Reference December 3rd, 2023

Building a Serverless Search Engine Using Fuse.js

One of my side projects that gets considerable traffic finally used up all its free Algolia credits.

I love Algolia because of how easy it is to set up, with great SDKs, both for managing your search index, and its ready-made front-end UI components for React and many other front-end environments.

My use case in this project is really simple though - a data set of about 50,000 items, and only need fuzzy search on a single 'title' field. It currently gets around 100,000 searches per month. This costs around $100 per month, which isn't much, but is relatively much compared to the total hosting costs for this particular project, especially considering it is a secondary functionality.

Serverless solutions

In looking for alternatives, I looked at AWS OpenSearch Serverless, which despite the name, still isn't a full serverless solution in the same way as Lambda or S3. You pay per unit, where the number of units per hour is dependent on usage. Looking at the costs, it's about triple what I'm currently paying for Algolia. Not an option.

Something that I realised whilst looking at the data set I want to search though, is that it's relatively small. I can easily store it in a single file in S3.

In which case – why not do that, and then use something like Lunr or Fuse to do the actual search?

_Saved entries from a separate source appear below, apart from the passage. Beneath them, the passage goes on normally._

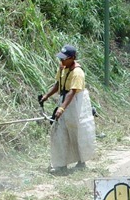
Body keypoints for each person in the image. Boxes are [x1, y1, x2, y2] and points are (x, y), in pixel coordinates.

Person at [40, 45, 96, 175]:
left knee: (77, 132)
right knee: (59, 132)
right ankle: (61, 164)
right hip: (64, 100)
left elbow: (73, 92)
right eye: (61, 58)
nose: (62, 61)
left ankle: (81, 162)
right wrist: (46, 96)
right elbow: (58, 84)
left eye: (64, 59)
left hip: (76, 103)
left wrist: (61, 108)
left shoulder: (78, 72)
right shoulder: (63, 68)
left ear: (72, 58)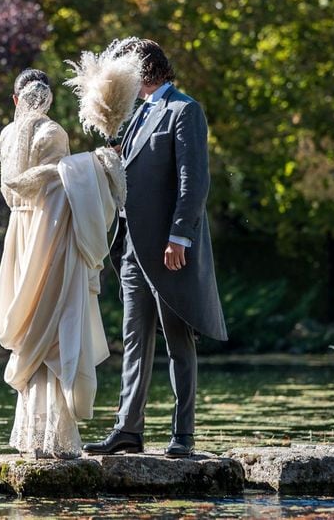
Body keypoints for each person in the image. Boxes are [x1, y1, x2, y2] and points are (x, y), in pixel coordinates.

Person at [84, 39, 227, 459]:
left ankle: (183, 436)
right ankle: (128, 430)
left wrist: (179, 237)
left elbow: (193, 181)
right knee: (134, 340)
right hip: (131, 247)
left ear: (145, 70)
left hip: (168, 249)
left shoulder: (185, 111)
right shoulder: (138, 113)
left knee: (178, 342)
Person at [0, 57, 135, 460]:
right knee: (55, 324)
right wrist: (103, 162)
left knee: (30, 327)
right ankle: (54, 434)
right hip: (49, 232)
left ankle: (32, 432)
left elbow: (16, 189)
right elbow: (64, 188)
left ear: (15, 98)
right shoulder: (53, 131)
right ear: (49, 99)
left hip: (18, 235)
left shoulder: (5, 136)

To start prototyping this and seeing how fast it was, I first updated the way my indexing logic worked:

Drawing

Rather than listening to changes in the DynamoDB stream, I now have a cron that will query all the relevant records on a set interval, format them in a way that makes them usable in my front-ends, and store them as a big JSON file in S3.

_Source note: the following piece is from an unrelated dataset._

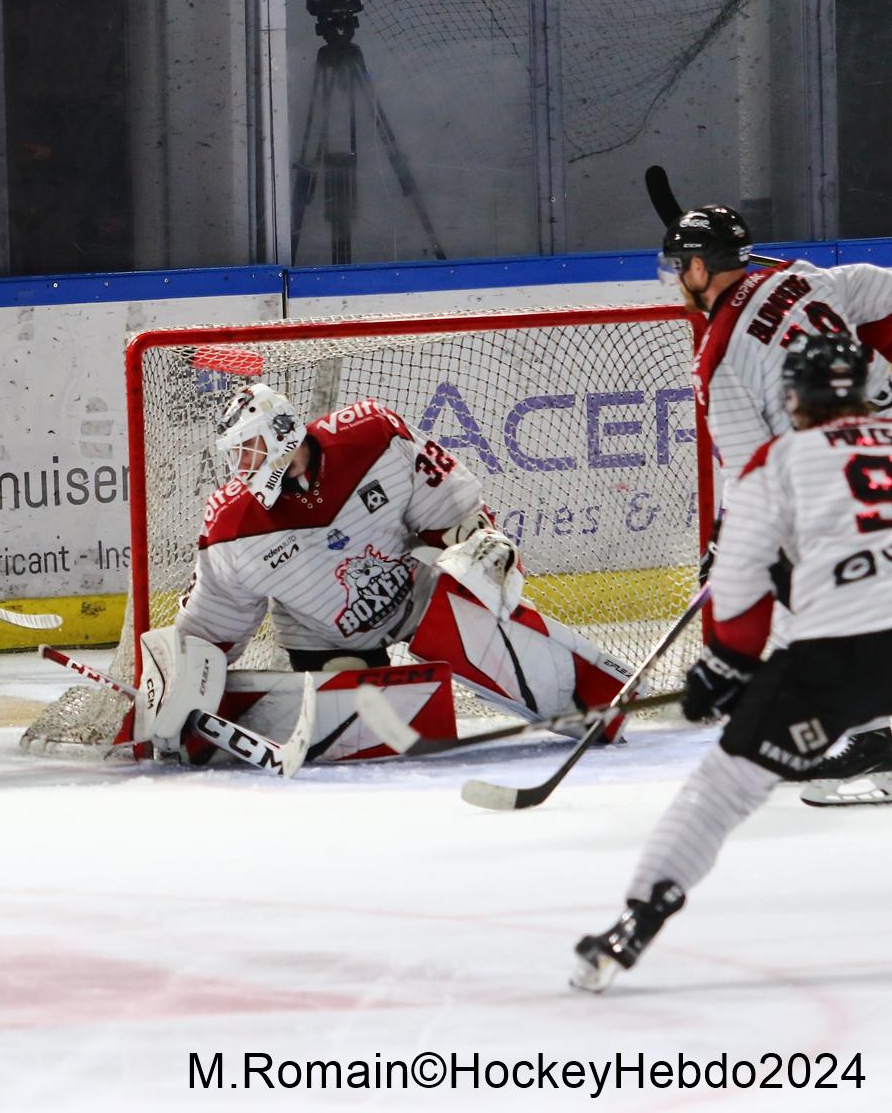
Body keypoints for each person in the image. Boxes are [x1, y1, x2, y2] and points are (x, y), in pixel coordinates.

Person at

This query is very fast, taking about 10 seconds to complete, and the resulting file in S3 is about 14 MB. Big, but fast to download for a Lambda running in the same region.

The actual search

I chose to go with Fuse.js to implement the fuzzy search. A separate Lambda is used to expose a search API endpoint to my frontends, and it does the following:

  1. Downloads the latest version of the search index from S3 and caches it outside the handler in memory, so that we only need to download once during the lifetime of the Lambda container.
  2. Load the data into Fuse, then run a simple search using the query passed through as the query query string parameter from API Gateway.
  3. Do some reshuffling of the results and return a neat little array with the top 10 matching items.

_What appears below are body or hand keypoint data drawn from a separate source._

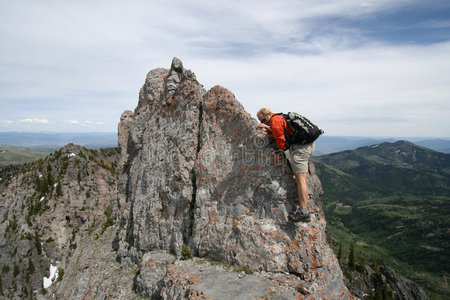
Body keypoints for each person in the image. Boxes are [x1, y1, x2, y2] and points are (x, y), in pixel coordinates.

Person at [257, 108, 315, 222]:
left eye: (263, 120)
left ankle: (303, 211)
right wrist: (268, 128)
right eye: (261, 122)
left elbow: (281, 139)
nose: (264, 122)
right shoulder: (279, 118)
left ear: (268, 115)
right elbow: (281, 131)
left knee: (300, 178)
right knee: (299, 178)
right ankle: (301, 201)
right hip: (304, 146)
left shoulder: (275, 119)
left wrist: (279, 152)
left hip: (301, 149)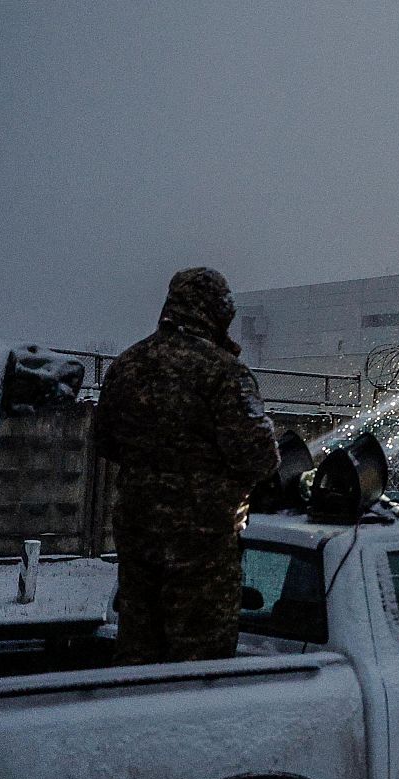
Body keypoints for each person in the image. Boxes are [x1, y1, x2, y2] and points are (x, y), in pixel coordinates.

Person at [95, 267, 279, 664]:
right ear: (216, 312)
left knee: (139, 646)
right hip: (202, 539)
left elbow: (104, 442)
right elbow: (258, 456)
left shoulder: (126, 365)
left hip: (136, 531)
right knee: (200, 657)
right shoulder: (224, 371)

The code for that looks something like this:

import { S3 } from "aws-sdk";
import Fuse from "fuse.js";

const s3 = new S3();

const initializeSearchIndex = async () => {
    const { Body } = await s3.getObject({
        Bucket: process.env.SEARCH_INDEX_BUCKET,
        Key: `search-index.json`,
    }).promise();
    const data = JSON.parse(Body.toString());

    return new Fuse(data, { keys: ["title"] });
};

let searchIndex = null; // allows us to cache between invocations

export const handler = async ({ queryStringParameters }) => {
  const { query } = queryStringParameters;
  if (!query) {
    throw new Error('Search query parameter required.');
  }

  if (!searchIndex) {
    searchIndex = await initializeSearchIndex();
  }

  const results = searchIndex.search(query);
  return results.slice(0, 20);
};

End result

The end result is a search that is somewhat slower than Algolia - taking around 200ms per request, rather than the 10ms for Algolia, but this difference is barely noticeable on the front-end.

In terms of costs, the whole solution costs about $2.71 per month to run, which I would say is quite a good in terms of cost savings for minimal work.

If you have a small dataset you'd like to search over and don't want to spend money on a 'real' search engine, I think using serverless tools in this way is a really great solution.